The decommissioning is vital to restoring the Klamath River, for years the subject of bitter feuding among farmers, fishermen, and American Indian interests.

It would open spawning and rearing grounds on the upper reaches of the river.

“We can’t restore the river solely by removing the dams, but we can’t restore the Klamath without removing the dams,’’ said Steve Rothert of American Rivers, one of 26 parties negotiating the dam settlement.

Backers say the decommissioning - which will require federal approval - would be the largest and most complex dam removal in the United States.

“We’re about to make changes to the Klamath basin that will be observable from space,’’ said Craig Tucker of the Karuk Tribe of American Indians.

For PacifiCorp, consenting to the end of the J.C. Boyle, Copco Nos. 1 and 2, and Iron Gate dams ultimately was a business decision. The utility, a subsidiary of billionaire investor Warren Buffett’s Berkshire Hathaway empire, faced litigation and expensive relicensing requirements for the dams, the oldest of which dates to 1918.

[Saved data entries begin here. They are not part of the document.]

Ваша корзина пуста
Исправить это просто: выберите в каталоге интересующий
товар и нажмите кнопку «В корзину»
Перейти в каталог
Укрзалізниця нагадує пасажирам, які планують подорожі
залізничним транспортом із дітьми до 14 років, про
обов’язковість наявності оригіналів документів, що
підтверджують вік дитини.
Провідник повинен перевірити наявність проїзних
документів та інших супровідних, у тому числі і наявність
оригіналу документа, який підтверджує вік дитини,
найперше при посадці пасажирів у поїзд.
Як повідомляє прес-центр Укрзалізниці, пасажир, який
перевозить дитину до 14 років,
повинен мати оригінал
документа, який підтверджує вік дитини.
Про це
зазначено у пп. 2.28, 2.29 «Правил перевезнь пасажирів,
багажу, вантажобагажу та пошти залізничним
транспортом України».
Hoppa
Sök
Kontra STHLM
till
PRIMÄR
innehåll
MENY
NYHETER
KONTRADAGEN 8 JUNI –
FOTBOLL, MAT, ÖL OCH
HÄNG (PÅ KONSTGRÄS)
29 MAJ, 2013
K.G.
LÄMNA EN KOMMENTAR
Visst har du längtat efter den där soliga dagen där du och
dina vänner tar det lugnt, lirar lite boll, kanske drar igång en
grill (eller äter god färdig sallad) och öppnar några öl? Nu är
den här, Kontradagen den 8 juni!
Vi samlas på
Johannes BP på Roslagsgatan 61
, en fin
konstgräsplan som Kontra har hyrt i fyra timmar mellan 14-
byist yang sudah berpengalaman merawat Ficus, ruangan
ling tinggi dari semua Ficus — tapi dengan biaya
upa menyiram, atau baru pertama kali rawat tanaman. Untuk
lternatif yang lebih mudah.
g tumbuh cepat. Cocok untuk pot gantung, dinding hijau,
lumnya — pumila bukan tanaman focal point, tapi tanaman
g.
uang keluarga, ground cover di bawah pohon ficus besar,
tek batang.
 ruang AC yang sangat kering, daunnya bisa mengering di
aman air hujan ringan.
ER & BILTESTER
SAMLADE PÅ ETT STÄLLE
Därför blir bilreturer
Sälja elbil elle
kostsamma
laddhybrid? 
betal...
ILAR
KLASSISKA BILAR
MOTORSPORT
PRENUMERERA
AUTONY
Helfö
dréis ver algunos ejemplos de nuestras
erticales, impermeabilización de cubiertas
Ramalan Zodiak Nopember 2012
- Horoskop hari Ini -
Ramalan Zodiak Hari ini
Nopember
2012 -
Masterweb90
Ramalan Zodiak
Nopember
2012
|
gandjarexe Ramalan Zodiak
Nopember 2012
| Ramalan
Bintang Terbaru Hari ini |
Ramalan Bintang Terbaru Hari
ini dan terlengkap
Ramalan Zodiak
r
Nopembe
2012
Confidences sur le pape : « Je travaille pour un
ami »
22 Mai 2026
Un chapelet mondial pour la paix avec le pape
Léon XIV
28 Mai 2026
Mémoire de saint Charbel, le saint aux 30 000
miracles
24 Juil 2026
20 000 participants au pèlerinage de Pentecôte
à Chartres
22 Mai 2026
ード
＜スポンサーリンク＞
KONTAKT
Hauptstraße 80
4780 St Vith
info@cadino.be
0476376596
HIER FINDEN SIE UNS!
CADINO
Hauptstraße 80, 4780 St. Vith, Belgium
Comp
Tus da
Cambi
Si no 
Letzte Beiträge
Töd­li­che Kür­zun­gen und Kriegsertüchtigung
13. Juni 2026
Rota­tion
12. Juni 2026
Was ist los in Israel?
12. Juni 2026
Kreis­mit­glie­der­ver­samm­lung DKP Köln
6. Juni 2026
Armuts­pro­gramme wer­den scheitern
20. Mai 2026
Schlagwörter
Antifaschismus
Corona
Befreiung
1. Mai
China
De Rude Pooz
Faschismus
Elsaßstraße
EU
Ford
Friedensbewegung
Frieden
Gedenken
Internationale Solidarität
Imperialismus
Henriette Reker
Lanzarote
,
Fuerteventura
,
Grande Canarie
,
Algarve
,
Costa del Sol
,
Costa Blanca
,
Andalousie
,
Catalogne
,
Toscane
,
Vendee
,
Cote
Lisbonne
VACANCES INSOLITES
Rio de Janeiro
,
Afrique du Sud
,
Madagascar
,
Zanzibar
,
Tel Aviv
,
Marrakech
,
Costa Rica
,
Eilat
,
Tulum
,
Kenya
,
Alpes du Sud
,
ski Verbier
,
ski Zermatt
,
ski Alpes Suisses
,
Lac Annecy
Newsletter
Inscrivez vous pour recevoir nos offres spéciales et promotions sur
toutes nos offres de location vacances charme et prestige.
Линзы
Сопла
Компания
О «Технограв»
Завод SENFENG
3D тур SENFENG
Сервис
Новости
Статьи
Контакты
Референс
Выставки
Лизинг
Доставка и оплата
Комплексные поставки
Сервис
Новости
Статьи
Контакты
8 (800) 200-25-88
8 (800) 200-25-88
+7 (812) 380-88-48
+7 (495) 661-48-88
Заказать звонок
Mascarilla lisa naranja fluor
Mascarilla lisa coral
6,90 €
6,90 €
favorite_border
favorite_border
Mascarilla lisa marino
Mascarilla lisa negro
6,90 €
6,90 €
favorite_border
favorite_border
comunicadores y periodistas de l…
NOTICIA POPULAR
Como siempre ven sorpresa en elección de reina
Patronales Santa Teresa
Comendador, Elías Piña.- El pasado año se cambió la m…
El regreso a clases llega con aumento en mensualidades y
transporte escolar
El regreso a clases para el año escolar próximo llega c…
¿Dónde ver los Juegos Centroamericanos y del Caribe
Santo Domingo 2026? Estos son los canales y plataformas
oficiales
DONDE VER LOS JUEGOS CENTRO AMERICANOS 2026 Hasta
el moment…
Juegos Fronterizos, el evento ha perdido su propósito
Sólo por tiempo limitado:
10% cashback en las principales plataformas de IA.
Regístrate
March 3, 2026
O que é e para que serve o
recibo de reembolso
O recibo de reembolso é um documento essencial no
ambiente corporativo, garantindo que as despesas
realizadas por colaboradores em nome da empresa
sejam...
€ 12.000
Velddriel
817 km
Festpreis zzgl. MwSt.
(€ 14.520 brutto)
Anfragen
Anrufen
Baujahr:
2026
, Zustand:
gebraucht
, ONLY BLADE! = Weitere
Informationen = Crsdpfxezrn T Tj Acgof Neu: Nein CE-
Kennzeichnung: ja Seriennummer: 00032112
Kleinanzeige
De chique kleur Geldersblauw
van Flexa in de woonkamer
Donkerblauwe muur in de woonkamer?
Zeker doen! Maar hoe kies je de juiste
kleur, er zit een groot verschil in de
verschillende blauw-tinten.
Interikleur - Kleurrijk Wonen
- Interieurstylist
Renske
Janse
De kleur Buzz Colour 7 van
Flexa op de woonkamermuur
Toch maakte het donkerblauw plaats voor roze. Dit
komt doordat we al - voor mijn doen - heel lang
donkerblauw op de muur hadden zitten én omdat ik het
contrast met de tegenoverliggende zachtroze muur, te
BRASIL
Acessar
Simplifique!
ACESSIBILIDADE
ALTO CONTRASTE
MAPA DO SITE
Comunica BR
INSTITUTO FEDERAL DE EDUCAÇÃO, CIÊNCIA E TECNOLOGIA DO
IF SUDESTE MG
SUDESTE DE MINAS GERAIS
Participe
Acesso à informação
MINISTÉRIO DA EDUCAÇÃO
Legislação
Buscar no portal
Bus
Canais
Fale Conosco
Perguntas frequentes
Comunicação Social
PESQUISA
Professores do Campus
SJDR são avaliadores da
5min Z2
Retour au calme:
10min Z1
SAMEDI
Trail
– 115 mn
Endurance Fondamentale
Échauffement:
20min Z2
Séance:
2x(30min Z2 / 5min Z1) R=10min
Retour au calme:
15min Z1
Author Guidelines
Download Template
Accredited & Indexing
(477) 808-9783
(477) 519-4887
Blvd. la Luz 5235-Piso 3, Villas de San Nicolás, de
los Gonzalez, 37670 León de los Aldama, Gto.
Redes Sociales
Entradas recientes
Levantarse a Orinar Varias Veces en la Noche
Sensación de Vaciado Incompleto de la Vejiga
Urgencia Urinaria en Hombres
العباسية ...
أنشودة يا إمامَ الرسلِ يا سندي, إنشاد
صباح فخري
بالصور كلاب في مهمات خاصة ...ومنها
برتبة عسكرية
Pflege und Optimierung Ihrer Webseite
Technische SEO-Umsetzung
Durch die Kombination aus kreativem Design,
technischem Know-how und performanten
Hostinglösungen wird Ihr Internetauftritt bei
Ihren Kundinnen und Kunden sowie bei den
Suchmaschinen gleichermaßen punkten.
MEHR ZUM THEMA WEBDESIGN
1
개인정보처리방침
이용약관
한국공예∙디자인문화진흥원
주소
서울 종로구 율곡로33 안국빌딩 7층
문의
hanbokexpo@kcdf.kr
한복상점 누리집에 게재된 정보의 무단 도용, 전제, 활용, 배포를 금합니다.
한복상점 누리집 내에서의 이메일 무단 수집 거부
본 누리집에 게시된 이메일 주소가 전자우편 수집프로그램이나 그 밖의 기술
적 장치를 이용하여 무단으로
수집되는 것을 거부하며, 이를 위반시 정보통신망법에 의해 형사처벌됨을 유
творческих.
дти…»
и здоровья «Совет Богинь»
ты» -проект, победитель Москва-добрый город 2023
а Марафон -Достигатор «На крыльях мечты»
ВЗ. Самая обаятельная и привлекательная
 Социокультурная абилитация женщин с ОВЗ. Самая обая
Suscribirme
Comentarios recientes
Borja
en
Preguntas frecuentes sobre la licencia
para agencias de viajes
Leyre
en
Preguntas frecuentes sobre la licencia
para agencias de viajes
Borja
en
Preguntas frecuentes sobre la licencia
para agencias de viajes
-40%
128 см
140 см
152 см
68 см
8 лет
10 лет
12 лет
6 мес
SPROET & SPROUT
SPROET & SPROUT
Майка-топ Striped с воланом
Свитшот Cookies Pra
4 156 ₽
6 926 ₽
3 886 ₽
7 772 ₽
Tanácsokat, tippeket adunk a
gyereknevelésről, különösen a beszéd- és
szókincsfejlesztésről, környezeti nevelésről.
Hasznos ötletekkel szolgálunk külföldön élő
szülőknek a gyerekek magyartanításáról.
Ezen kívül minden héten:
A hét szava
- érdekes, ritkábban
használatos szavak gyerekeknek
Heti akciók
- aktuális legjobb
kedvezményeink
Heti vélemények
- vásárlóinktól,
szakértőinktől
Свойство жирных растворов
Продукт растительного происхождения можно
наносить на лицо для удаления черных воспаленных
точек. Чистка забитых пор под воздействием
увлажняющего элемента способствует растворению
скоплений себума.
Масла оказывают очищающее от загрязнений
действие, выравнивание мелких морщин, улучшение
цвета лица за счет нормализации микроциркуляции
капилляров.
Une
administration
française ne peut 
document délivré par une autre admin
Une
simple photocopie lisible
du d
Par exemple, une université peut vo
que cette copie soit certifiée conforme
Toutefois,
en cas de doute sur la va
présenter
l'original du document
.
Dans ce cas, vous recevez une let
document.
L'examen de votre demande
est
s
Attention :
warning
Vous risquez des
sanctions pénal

“As a utility we don’t typically take dams out,’’ said PacifiCorp’s Dean Brockbank. “We have achieved an agreement that is in the best interest of our customers - the lowest cost and risk compared to the alternative.’’

Under the draft settlement, which the parties hope to sign by the end of the year, PacifiCorp would continue to operate the dams until 2020. Then they would transfer the facilities to another entity for dismantling.

The settlement terms call for PacifiCorp ratepayers to pay a surcharge to finance a company contribution of up to $200 million for dam removal and river channel restoration. The state of California would provide as much as $250 million in bonds.